Dr. Graves is not to be charged with bringing on the conflict with Methodism. It cannot be said that he sought to shun it, but he could not have avoided it if he had so desired. There was the choice, either to accept the challenge or quit the field. Dr. Graves would have left the plumed knight of Methodism to go his own way when the Baptists were left with the same freedom, but when the proud champion “shook his javelin in challenge to personal combat,” this ruddy youth who had come to make his home in the West “laid his lance in rest and accepted the challenge.”

 

 

However, much their successors may deplore this combat, some things would inevitably happen.
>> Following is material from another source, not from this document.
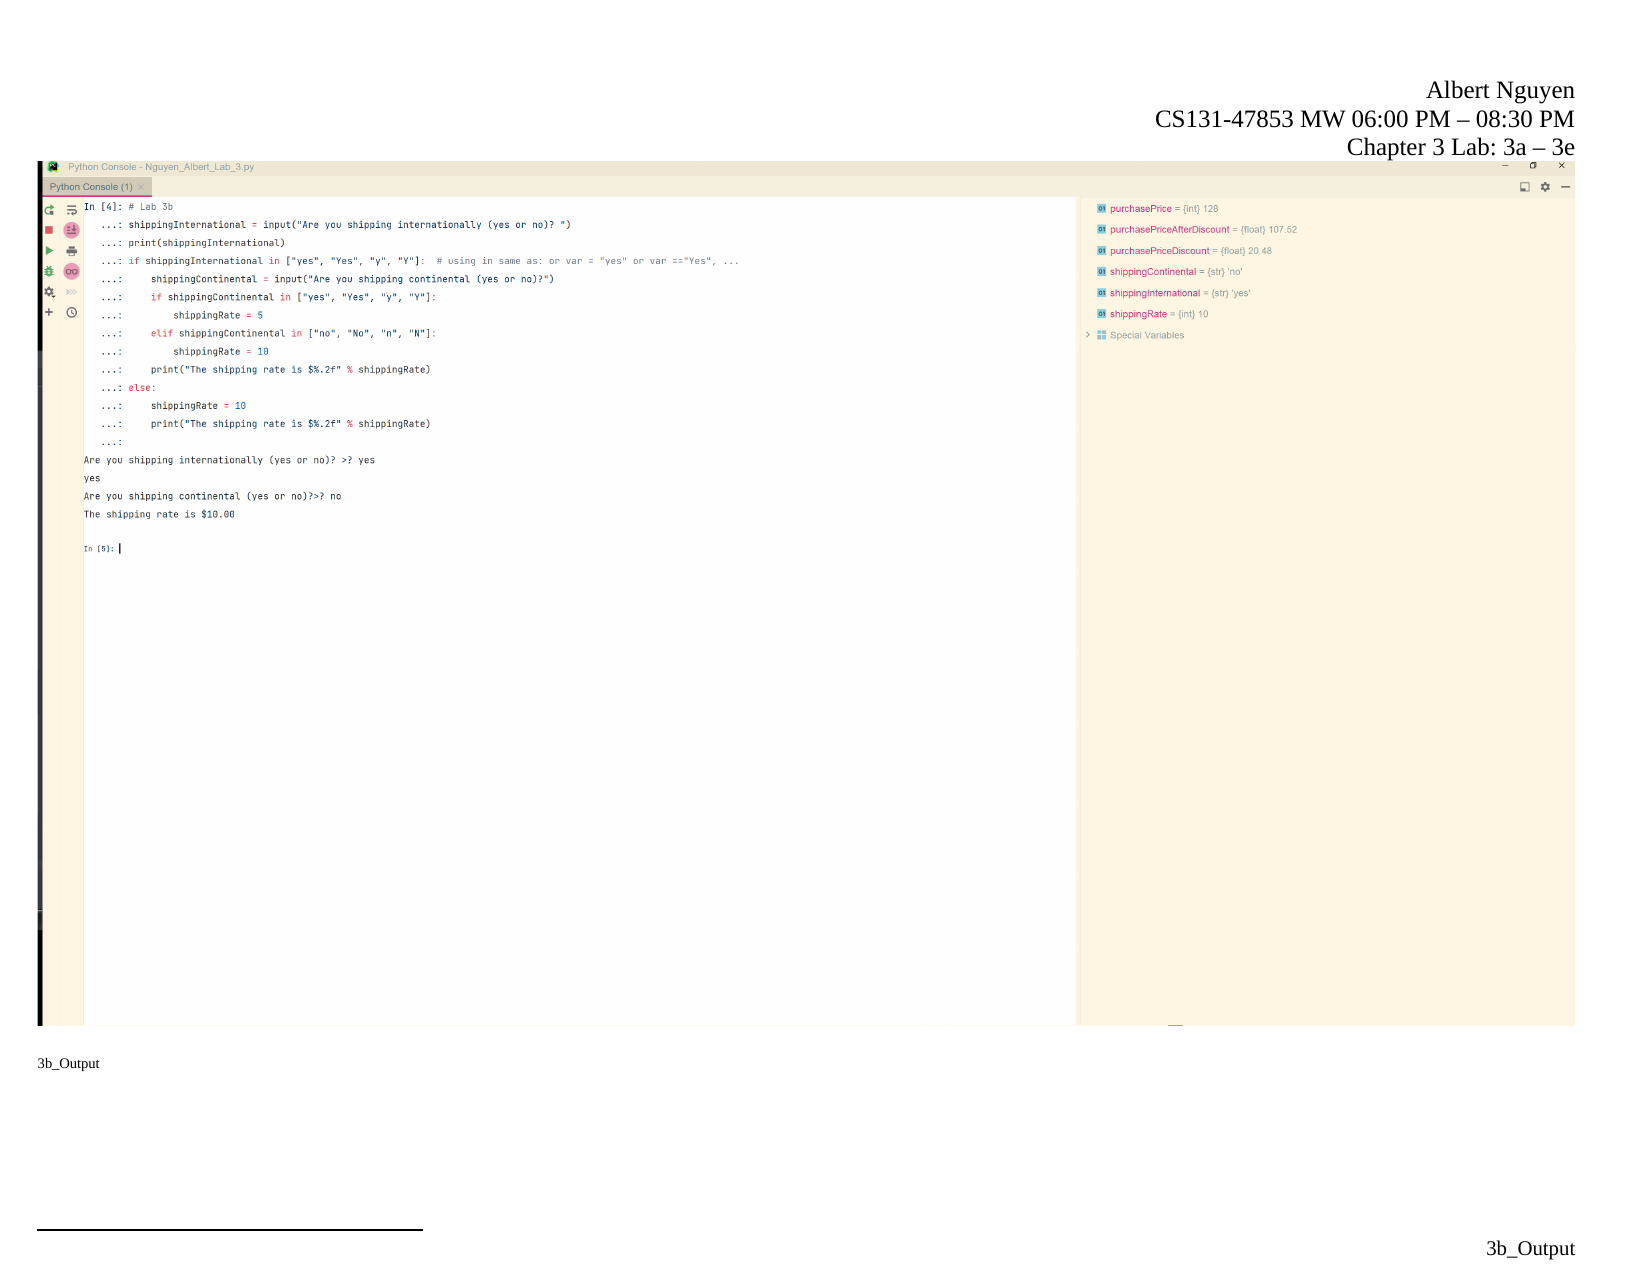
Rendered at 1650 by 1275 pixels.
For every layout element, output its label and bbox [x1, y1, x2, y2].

picture [37, 161, 1575, 1026]
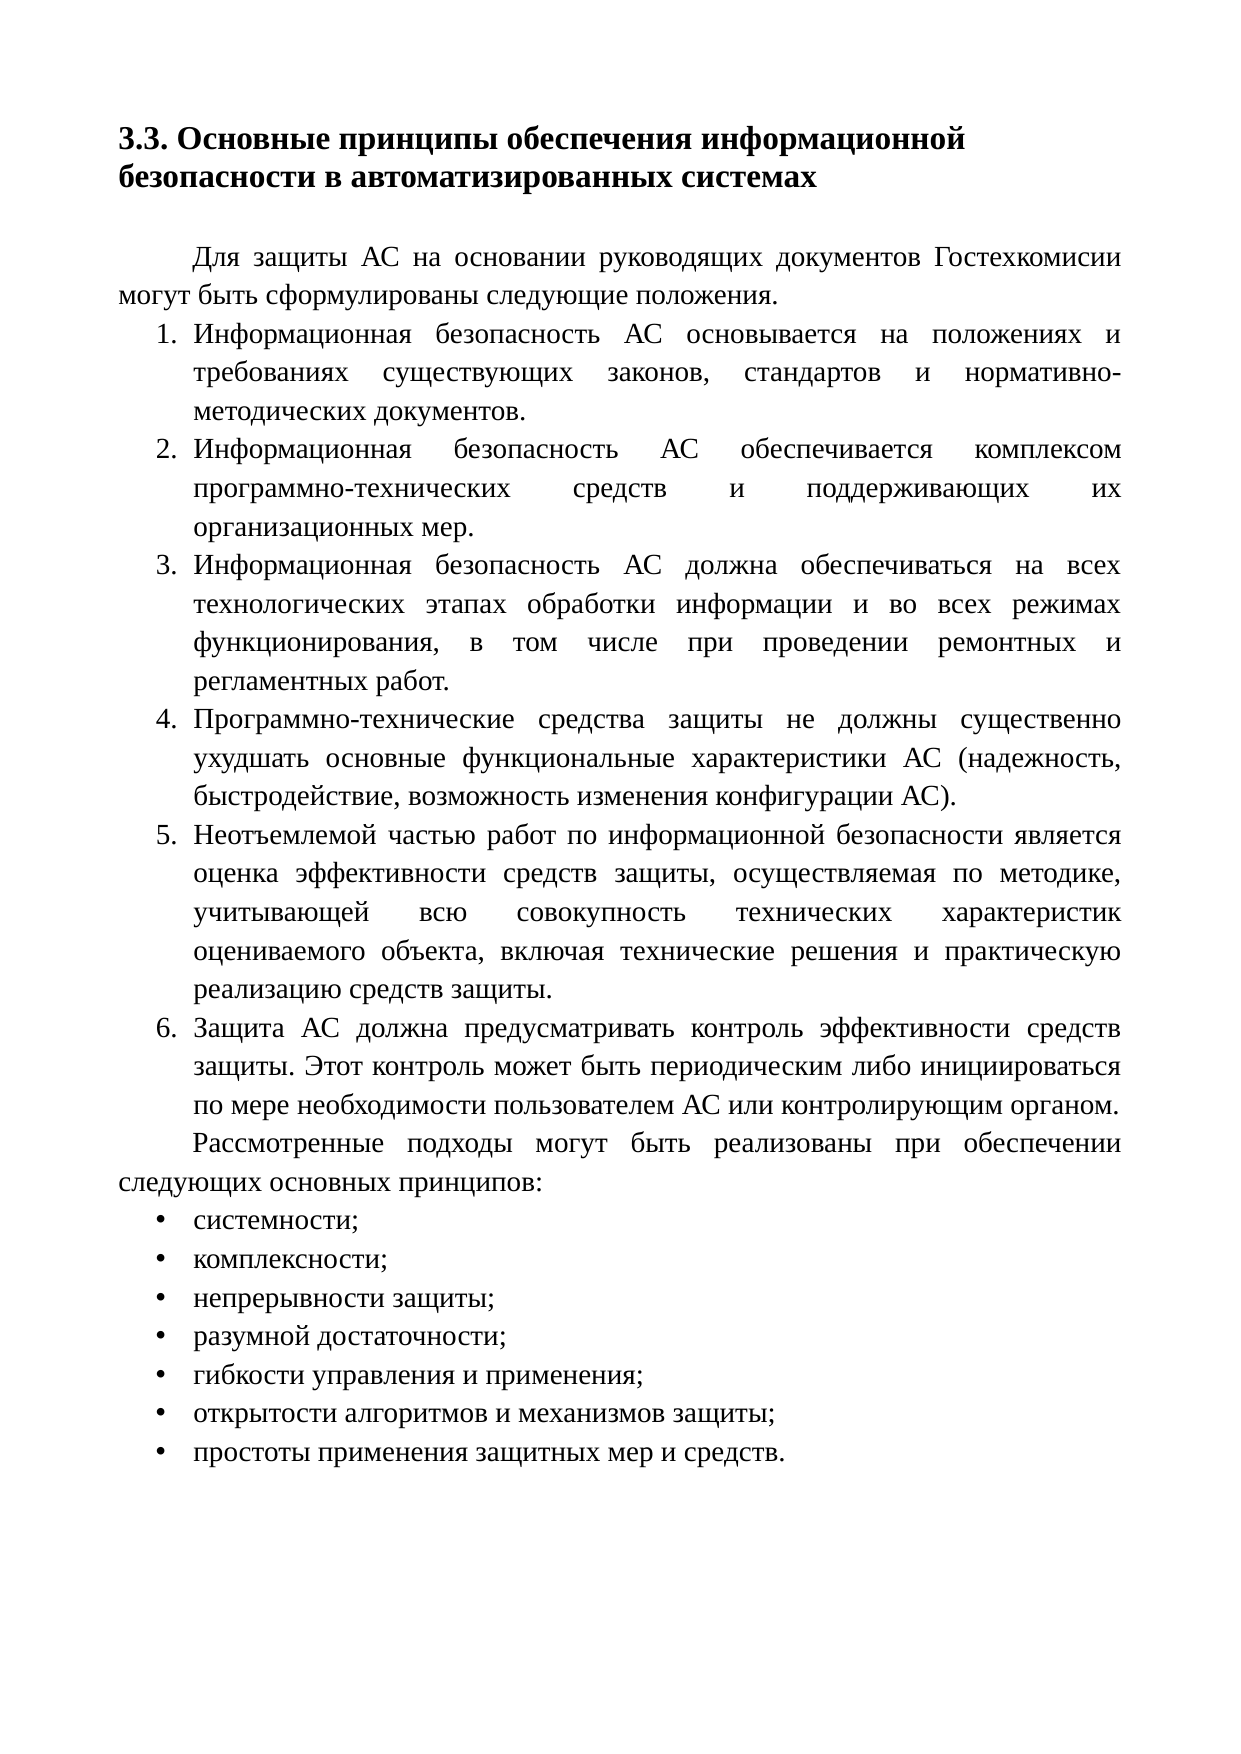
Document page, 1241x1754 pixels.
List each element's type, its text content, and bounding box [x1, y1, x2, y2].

Here is how it came on. Dr. McFerrin, in The Christian Advocate, said that “Baptists believed that infants were lost because not baptized by them.” Dr. Howell, in The Baptist, indignantly denied this, averring that baptism had nothing to do with the salvation of anyone and that, in the case of adults, the saved were fit subjects for baptism. This has ever been the position of the Baptists. Dr. McFerrin said, in reply, that the Disciples taught baptismal regeneration and showed his proof by saying: “Are these men, when a Baptist urges upon believers the duty of baptism as the approved form by which the unholy assumes religion and as an expression of love and obedience to Christ, to exclaim, ‘Cambellism, Campbellism?’”

 

 

Dr. Howell responded that no Baptist believes that baptism is a saving ordinance or that the unbaptized are necessarily unsaved.

 

 

Things were in this shape when Dr. Graves, on becoming editor of The Baptist, took up this charge as well as the McFerrin denial that the Methodist taught Baptismal Salvation. Here are Dr. Graves’ ringing words: “Mr. Wesley says, ‘by water as a means – the water of baptism – we are regenerated and born again,’ that this teaching utterly denies that faith is the only condition or medium of justification is self-evident. It needs no argument. If baptism is ever in any case an instrument of justification, it is always so, for there is but one medium. If it is always by faith it is never by baptism – and if by baptism then it is always by baptism and never by faith.

 

 

According to the above teaching (in the Methodist Advocate), no adult ordinarily can escape original sin or attain to justification or regeneration except in or by the water of baptism as a means. Is not this the old Roman dogma to all intents and purposes? Is it not a rejection of the vital doctrine, by all its far-reaching and powerful machinery, by its itinerary, its mammoth book concern and its capital, to subvert the gospel of Christ, to abolish from the land the great and only soul-saving doctrine of justification by faith?”

 

 

It was thus that Dr. Howell practically turned over the challenge of the Methodist to his young associate, who was, at the same time, really his pupil. Dr. Graves took up this defiant call. He wrote, lectured, preached to thousands all over Tennessee, Mississippi, Louisiana, portions of Georgia and Kentucky in attack and defense before thronging multitudes. He, like a knight clad in full armor and grasping his glittering sword, stood in the arena ready to do battle with any who denied the truth. He debated over the whole territory with the champions of Methodism and turned the tide, we may say, in a way to an extent that no one in those states had previously done. And Methodism still remembers that Dr. Graves lived.